Reilly аrgues that he similarly did not know, and could not have known, that Sheriff Kelley‘s failure to promote him was retaliatory until Sheriff Kelley admitted so. Reilly emphasizes the amended complaint‘s allegations that all five of the candidates promoted to sergeant between 2017 and 2019 were among the top three on the promotional list, meaning Sheriff Kelley was not required to justify their promotion. Further, “none of the promotions were close in time to Reilly‘s protected speech,” and Reilly understood that one of the candidates was a “personal friend” of Sheriff Kelley‘s.

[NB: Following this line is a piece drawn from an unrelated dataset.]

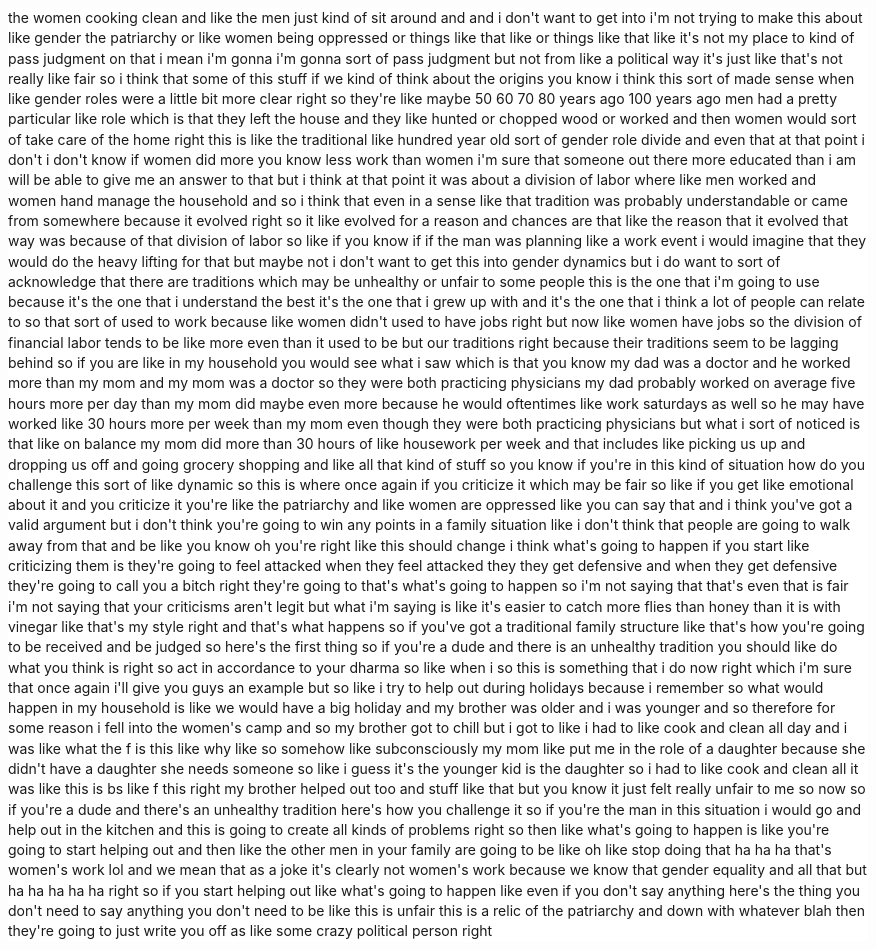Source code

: the women cooking clean and like the men just kind of sit around and and i don't want to get into i'm not trying to make this about like gender the patriarchy or like women being oppressed or things like that like or things like that like it's not my place to kind of pass judgment on that i mean i'm gonna i'm gonna sort of pass judgment but not from like a political way it's just like that's not really like fair so i think that some of this stuff if we kind of think about the origins you know i think this sort of made sense when like gender roles were a little bit more clear right so they're like maybe 50 60 70 80 years ago 100 years ago men had a pretty particular like role which is that they left the house and they like hunted or chopped wood or worked and then women would sort of take care of the home right this is like the traditional like hundred year old sort of gender role divide and even that at that point i don't i don't know if women did more you know less work than women i'm sure that someone out there more educated than i am will be able to give me an answer to that but i think at that point it was about a division of labor where like men worked and women hand manage the household and so i think that even in a sense like that tradition was probably understandable or came from somewhere because it evolved right so it like evolved for a reason and chances are that like the reason that it evolved that way was because of that division of labor so like if you know if if the man was planning like a work event i would imagine that they would do the heavy lifting for that but maybe not i don't want to get this into gender dynamics but i do want to sort of acknowledge that there are traditions which may be unhealthy or unfair to some people this is the one that i'm going to use because it's the one that i understand the best it's the one that i grew up with and it's the one that i think a lot of people can relate to so that sort of used to work because like women didn't used to have jobs right but now like women have jobs so the division of financial labor tends to be like more even than it used to be but our traditions right because their traditions seem to be lagging behind so if you are like in my household you would see what i saw which is that you know my dad was a doctor and he worked more than my mom and my mom was a doctor so they were both practicing physicians my dad probably worked on average five hours more per day than my mom did maybe even more because he would oftentimes like work saturdays as well so he may have worked like 30 hours more per week than my mom even though they were both practicing physicians but what i sort of noticed is that like on balance my mom did more than 30 hours of like housework per week and that includes like picking us up and dropping us off and going grocery shopping and like all that kind of stuff so you know if you're in this kind of situation how do you challenge this sort of like dynamic so this is where once again if you criticize it which may be fair so like if you get like emotional about it and you criticize it you're like the patriarchy and like women are oppressed like you can say that and i think you've got a valid argument but i don't think you're going to win any points in a family situation like i don't think that people are going to walk away from that and be like you know oh you're right like this should change i think what's going to happen if you start like criticizing them is they're going to feel attacked when they feel attacked they they get defensive and when they get defensive they're going to call you a bitch right they're going to that's what's going to happen so i'm not saying that that's even that is fair i'm not saying that your criticisms aren't legit but what i'm saying is like it's easier to catch more flies than honey than it is with vinegar like that's my style right and that's what happens so if you've got a traditional family structure like that's how you're going to be received and be judged so here's the first thing so if you're a dude and there is an unhealthy tradition you should like do what you think is right so act in accordance to your dharma so like when i so this is something that i do now right which i'm sure that once again i'll give you guys an example but so like i try to help out during holidays because i remember so what would happen in my household is like we would have a big holiday and my brother was older and i was younger and so therefore for some reason i fell into the women's camp and so my brother got to chill but i got to like i had to like cook and clean all day and i was like what the f is this like why like so somehow like subconsciously my mom like put me in the role of a daughter because she didn't have a daughter she needs someone so like i guess it's the younger kid is the daughter so i had to like cook and clean all it was like this is bs like f this right my brother helped out too and stuff like that but you know it just felt really unfair to me so now so if you're a dude and there's an unhealthy tradition here's how you challenge it so if you're the man in this situation i would go and help out in the kitchen and this is going to create all kinds of problems right so then like what's going to happen is like you're going to start helping out and then like the other men in your family are going to be like oh like stop doing that ha ha ha that's women's work lol and we mean that as a joke it's clearly not women's work because we know that gender equality and all that but ha ha ha ha ha right so if you start helping out like what's going to happen like even if you don't say anything here's the thing you don't need to say anything you don't need to be like this is unfair this is a relic of the patriarchy and down with whatever blah then they're going to just write you off as like some crazy political person right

This case falls somewhere between Thelen and Hileman, but closer to Hileman. The defendants’ argument that Reilly should have suspected a potential constitutional violation when he was not selected for promotion is viable. But so is Reilly‘s argument that he did not have sufficient information to bring his lawsuit at the time. Perhaps Reilly is an optimistic sort and to punish him for not jumping to the worst-case scenario for his lack of promotion would be unreasonable on the part of this Court. From the limited factual record before us, we cannot conclude, as a matter of law, that Reilly was on sufficient notice that he may have suffered a constitutional injury. Becаuse the amended complaint pleads that Sheriff Kelley followed the appropriate procedures, was not required to justify his decisions, and that the promotions were not suspiciously close in time to Reilly‘s speech, it may have been reasonable for Reilly to believe there was nothing improper about the decision not to promote him.
For these reаsons, the allegations in Reilly‘s proposed amended complaint at the very least state a plausible claim that a
To be sure, defendants are not precluded from raising timeliness as a defense in the future on a complete factual record. Reilly, similarly, is not precluded from raising other rеsponses to the statute of limitations defense, such as the doctrine of equitable tolling.
CONCLUSION
The district court applied the wrong standard in reviewing Reilly‘s Rule 59(e) motion to set aside its judgment dismissing Reilly‘s complaint. Reilly‘s proposed amended complaint states a claim, and, on the limited facts before us, we cannot with certainty hold that his claim is time-barred. The final judgment of the district court is therefore VACATED, and the case is REMANDED for further proceedings consistent with this opinion.